***** Recorded data

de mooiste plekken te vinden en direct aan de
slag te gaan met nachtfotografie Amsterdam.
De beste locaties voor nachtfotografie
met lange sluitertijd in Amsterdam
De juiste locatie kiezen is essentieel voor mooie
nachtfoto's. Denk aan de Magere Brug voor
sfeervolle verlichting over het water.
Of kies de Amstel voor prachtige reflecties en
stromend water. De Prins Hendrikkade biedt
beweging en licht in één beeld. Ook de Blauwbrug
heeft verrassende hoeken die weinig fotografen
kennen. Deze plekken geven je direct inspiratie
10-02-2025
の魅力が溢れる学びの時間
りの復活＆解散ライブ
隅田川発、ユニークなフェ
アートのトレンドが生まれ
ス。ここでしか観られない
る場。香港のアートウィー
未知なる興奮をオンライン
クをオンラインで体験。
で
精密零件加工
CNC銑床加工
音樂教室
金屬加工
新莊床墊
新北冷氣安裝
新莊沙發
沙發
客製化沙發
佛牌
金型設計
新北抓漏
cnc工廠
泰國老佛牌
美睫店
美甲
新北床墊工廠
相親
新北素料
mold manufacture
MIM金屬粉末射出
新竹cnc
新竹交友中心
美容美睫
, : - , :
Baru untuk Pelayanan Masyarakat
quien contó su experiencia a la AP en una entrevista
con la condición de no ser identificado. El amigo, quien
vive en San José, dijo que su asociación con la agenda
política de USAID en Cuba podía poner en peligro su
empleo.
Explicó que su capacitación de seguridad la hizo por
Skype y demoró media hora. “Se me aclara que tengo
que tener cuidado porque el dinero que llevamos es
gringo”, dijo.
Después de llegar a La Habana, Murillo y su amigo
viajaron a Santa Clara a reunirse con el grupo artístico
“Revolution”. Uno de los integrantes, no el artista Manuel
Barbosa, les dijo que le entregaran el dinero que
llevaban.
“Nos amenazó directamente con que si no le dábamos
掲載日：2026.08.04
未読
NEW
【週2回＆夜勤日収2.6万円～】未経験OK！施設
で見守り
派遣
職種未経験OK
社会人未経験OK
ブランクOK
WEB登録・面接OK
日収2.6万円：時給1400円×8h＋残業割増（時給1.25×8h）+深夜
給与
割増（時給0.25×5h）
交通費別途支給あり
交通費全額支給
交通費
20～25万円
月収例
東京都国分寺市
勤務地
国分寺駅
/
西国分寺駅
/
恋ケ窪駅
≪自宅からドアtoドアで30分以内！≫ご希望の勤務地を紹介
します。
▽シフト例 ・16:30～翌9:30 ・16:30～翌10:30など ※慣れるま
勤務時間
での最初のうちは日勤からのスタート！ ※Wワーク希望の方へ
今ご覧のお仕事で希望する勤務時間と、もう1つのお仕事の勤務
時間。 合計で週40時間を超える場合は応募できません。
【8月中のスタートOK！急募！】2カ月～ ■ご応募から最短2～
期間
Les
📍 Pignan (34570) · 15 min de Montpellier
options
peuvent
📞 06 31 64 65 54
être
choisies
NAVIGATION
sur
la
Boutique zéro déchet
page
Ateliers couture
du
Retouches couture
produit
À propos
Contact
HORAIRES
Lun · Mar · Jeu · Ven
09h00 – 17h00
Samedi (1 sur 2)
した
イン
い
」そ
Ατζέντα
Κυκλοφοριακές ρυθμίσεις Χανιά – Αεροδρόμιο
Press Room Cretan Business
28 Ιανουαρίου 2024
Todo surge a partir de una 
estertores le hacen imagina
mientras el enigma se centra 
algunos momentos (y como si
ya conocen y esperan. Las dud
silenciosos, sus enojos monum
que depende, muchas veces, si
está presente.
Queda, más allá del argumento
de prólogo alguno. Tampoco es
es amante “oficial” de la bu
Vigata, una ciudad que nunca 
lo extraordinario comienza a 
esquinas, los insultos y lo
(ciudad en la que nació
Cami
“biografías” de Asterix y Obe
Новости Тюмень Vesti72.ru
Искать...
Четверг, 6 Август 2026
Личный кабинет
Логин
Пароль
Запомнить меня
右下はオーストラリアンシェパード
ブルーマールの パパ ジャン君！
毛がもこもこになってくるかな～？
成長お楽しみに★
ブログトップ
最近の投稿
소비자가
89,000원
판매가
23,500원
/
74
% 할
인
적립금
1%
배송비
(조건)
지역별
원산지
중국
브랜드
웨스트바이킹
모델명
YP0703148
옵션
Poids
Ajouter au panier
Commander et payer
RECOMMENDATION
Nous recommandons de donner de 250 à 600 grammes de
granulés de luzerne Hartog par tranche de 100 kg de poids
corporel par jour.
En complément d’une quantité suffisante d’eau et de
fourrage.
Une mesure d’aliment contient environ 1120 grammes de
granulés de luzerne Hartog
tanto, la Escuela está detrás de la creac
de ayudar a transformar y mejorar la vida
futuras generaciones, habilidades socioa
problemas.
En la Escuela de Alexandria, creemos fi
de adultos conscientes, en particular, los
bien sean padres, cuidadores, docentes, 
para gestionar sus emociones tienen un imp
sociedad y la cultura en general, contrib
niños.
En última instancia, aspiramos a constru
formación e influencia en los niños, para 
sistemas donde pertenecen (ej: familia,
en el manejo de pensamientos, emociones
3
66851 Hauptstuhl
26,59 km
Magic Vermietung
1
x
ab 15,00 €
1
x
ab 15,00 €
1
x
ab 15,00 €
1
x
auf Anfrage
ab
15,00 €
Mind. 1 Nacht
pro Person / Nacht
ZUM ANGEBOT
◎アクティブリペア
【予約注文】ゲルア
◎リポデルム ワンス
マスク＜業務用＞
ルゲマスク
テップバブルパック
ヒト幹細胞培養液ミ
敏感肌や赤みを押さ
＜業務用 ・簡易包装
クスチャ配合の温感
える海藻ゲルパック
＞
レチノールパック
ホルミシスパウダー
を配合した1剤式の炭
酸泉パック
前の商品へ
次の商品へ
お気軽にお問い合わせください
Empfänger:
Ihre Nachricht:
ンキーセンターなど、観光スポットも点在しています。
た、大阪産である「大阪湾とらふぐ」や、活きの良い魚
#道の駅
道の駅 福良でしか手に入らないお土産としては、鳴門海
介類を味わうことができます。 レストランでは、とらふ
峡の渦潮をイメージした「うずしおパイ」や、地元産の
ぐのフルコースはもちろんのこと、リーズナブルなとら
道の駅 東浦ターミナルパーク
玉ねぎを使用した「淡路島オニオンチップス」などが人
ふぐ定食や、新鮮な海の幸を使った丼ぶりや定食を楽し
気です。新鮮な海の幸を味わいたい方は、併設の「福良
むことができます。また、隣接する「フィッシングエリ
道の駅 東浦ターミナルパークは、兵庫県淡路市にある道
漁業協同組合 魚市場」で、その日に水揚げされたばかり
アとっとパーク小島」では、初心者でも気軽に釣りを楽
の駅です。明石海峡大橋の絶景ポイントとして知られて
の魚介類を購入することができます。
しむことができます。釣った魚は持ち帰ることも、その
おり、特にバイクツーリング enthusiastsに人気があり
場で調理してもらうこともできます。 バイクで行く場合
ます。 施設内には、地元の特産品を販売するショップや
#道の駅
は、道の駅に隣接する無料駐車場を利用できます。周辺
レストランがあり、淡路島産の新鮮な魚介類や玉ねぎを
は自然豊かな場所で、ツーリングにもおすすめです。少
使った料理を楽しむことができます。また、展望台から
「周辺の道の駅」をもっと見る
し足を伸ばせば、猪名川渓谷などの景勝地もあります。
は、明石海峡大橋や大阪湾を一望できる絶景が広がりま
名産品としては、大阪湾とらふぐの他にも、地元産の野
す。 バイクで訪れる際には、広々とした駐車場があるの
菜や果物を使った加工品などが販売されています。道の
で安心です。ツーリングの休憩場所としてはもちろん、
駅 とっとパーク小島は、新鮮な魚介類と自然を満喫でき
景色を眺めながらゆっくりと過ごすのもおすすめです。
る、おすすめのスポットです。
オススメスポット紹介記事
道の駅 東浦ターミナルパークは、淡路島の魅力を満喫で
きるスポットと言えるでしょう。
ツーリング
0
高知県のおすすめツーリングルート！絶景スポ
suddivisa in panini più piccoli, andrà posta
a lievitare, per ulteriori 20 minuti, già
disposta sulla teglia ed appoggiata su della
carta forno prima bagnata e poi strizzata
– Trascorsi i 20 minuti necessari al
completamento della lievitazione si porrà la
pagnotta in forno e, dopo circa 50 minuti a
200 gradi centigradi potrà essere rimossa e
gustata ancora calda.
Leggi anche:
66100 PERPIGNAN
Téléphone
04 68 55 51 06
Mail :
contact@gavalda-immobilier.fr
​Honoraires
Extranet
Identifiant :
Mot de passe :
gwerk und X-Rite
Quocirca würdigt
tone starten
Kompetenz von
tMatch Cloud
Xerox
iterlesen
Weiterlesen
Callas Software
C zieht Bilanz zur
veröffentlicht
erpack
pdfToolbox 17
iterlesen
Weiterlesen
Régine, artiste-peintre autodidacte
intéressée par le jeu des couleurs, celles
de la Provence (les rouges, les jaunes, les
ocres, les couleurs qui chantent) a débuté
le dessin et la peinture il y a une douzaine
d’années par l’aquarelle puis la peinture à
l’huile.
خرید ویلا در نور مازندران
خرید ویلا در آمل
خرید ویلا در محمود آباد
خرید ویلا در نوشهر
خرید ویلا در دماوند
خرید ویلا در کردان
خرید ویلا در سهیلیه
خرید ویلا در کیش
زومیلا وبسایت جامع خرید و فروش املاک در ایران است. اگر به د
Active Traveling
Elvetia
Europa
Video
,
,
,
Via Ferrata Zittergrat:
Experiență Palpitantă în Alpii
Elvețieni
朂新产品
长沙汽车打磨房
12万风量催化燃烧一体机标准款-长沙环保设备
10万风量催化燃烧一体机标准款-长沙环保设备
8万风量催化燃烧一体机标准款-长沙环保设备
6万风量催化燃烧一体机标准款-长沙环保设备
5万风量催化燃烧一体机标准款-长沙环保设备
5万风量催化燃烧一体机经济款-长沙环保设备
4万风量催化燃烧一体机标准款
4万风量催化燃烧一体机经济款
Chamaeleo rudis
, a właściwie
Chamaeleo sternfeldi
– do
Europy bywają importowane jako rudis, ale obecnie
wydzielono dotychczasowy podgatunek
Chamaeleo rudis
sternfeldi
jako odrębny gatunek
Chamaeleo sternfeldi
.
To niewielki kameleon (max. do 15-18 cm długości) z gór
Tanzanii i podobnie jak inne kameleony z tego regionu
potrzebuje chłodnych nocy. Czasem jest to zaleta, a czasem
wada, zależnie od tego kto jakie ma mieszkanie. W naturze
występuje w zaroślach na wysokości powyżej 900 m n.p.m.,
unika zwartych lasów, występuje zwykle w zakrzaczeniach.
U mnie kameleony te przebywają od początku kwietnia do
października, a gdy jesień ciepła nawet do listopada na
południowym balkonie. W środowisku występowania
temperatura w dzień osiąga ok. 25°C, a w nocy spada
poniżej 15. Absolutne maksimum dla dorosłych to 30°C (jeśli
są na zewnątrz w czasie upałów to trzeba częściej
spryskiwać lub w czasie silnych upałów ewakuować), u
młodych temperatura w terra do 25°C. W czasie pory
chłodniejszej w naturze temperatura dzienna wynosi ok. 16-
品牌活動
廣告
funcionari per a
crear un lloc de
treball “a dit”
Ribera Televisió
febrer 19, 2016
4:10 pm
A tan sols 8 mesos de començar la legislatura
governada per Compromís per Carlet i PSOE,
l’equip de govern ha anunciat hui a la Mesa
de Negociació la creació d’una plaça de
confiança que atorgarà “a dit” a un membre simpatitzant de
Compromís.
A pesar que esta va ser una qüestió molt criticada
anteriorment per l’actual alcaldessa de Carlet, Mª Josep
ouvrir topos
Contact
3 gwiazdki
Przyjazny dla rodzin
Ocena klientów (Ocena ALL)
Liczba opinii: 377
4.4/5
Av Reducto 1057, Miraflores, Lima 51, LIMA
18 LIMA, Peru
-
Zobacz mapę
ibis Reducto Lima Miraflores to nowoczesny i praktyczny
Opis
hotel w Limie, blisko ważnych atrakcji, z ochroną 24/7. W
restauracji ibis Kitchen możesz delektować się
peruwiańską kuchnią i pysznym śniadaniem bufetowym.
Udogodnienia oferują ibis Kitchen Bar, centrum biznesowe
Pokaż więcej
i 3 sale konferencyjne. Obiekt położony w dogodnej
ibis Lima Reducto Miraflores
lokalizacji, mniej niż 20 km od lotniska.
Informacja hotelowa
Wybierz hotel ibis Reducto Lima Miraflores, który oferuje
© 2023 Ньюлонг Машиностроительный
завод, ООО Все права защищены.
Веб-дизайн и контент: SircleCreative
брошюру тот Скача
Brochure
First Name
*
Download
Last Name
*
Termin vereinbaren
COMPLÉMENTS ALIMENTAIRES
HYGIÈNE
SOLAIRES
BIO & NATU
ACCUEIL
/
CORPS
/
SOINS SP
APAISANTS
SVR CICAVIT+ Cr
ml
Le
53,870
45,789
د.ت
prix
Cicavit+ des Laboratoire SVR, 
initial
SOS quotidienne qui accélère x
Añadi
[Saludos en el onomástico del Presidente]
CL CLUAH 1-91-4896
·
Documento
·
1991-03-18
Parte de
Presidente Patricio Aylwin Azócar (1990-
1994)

**********

**Problem requirements**: Reproduce the records verbatim from their first line through the line containing "el artista Manuel", including both of those lines.

**Answer space**:
de mooiste plekken te vinden en direct aan de
slag te gaan met nachtfotografie Amsterdam.
De beste locaties voor nachtfotografie
met lange sluitertijd in Amsterdam
De juiste locatie kiezen is essentieel voor mooie
nachtfoto's. Denk aan de Magere Brug voor
sfeervolle verlichting over het water.
Of kies de Amstel voor prachtige reflecties en
stromend water. De Prins Hendrikkade biedt
beweging en licht in één beeld. Ook de Blauwbrug
heeft verrassende hoeken die weinig fotografen
kennen. Deze plekken geven je direct inspiratie
10-02-2025
の魅力が溢れる学びの時間
りの復活＆解散ライブ
隅田川発、ユニークなフェ
アートのトレンドが生まれ
ス。ここでしか観られない
る場。香港のアートウィー
未知なる興奮をオンライン
クをオンラインで体験。
で
精密零件加工
CNC銑床加工
音樂教室
金屬加工
新莊床墊
新北冷氣安裝
新莊沙發
沙發
客製化沙發
佛牌
金型設計
新北抓漏
cnc工廠
泰國老佛牌
美睫店
美甲
新北床墊工廠
相親
新北素料
mold manufacture
MIM金屬粉末射出
新竹cnc
新竹交友中心
美容美睫
, : - , :
Baru untuk Pelayanan Masyarakat
quien contó su experiencia a la AP en una entrevista
con la condición de no ser identificado. El amigo, quien
vive en San José, dijo que su asociación con la agenda
política de USAID en Cuba podía poner en peligro su
empleo.
Explicó que su capacitación de seguridad la hizo por
Skype y demoró media hora. “Se me aclara que tengo
que tener cuidado porque el dinero que llevamos es
gringo”, dijo.
Después de llegar a La Habana, Murillo y su amigo
viajaron a Santa Clara a reunirse con el grupo artístico
“Revolution”. Uno de los integrantes, no el artista Manuel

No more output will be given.